Task to carry out: Would you please write out each entry that follows, exactly as written?

━━━ Given records

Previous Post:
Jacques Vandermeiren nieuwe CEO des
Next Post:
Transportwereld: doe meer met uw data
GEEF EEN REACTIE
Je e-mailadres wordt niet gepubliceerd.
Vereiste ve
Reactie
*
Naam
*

━━━━━━

Exercise answer:
Previous Post:
Jacques Vandermeiren nieuwe CEO des
Next Post:
Transportwereld: doe meer met uw data
GEEF EEN REACTIE
Je e-mailadres wordt niet gepubliceerd.
Vereiste ve
Reactie
*
Naam
*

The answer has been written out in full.